Now, the government wants to turn its brainpower and money to big data. As part of its new, roughly $100-million XDATA program, DARPA Deputy Director Kaigham “Ken” Gabriel said his agency “seek[s] the equivalent of radar and overhead imagery for big data” so it can locate a single byte among an ocean of data. The DOE’s Brinkman talked about the importance of being able to store and visualize the staggering amounts of data generated daily by supercomputers, or by the second from CERN’s Large Hadron Collider.
IBM’s Dietrich also has an idea for how DARPA and the DOE might spend their big data allocations. “When one is doing certain types of analytics,” she explained, “you’re not looking at single threads of data, you tend to be pulling in multiple threads.” This makes previous storage technologies designed to make the most-accessed data the easiest to access somewhat obsolete. Instead, she said, researchers should be looking into how to store data in a manner that takes into account the other data sets typically accessed and analyzed along with any given set. “To my knowledge,” she said, “no one is looking seriously at that.”
Not surprisingly given his company’s large focus on genetic analysis, Appistry’s Meghji is particularly excited about the government promising more money and resources in that field. For one, he said, the Chinese government’s Beijing Genomics Institute probably accounts for anywhere between 25 and 50 percent of the genetics innovation right now,  and “to see the U.S. compete directly with the Chinese government is very gratifying.”

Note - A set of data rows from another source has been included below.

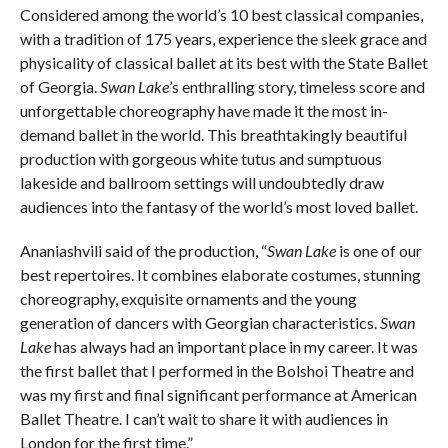
Considered among the world’s 10 best classical companies,
with a tradition of 175 years, experience the sleek grace and
physicality of classical ballet at its best with the State Ballet
of Georgia.
Swan Lake
’s enthralling story, timeless score and
unforgettable choreography have made it the most in-
demand ballet in the world. This breathtakingly beautiful
production with gorgeous white tutus and sumptuous
lakeside and ballroom settings will undoubtedly draw
audiences into the fantasy of the world’s most loved ballet.
Ananiashvili said of the production, “
Swan Lake
is one of our
best repertoires. It combines elaborate costumes, stunning
choreography, exquisite ornaments and the young
generation of dancers with Georgian characteristics.
Swan
Lake
has always had an important place in my career. It was
the first ballet that I performed in the Bolshoi Theatre and
was my first and final significant performance at American
Ballet Theatre. I can’t wait to share it with audiences in
London for the first time.”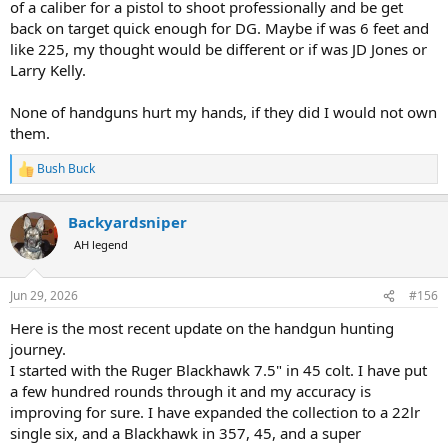
of a caliber for a pistol to shoot professionally and be get
back on target quick enough for DG. Maybe if was 6 feet and
like 225, my thought would be different or if was JD Jones or
Larry Kelly.
None of handguns hurt my hands, if they did I would not own
them.
Bush Buck
R
e
a
Backyardsniper
c
t
AH legend
i
o
n
Jun 29, 2026
#156
s
:
Here is the most recent update on the handgun hunting
journey.
I started with the Ruger Blackhawk 7.5" in 45 colt. I have put
a few hundred rounds through it and my accuracy is
improving for sure. I have expanded the collection to a 22lr
single six, and a Blackhawk in 357, 45, and a super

But he’s also excited about the possibility of seeing big data turned to areas in genetics other than cancer research — which is presently a very popular pastime — and generally toward advances in real-time data processing. He said the DoD and intelligence agencies are typically two to four years ahead of the rest of the world in terms of big data, and increased spending across government and science will help everyone else catch up. “It’s all about not just reacting to things you see,” he said, “but being proactive.”
Indeed, the DoD has some seriously ambitious plans in place. Assistant Secretary Lemnios explained during the press conference how previous defense research has led to technologies such as IBM’s (s ibm) Watson system and Apple’s (s aapl) Siri that are becoming part of our everyday lives. Its latest quest: utilize big data techniques to create autonomous systems that can adapt to and act on new data inputs in real time, but that know enough to know when they need to invite human input on decision-making. Scary, but cool.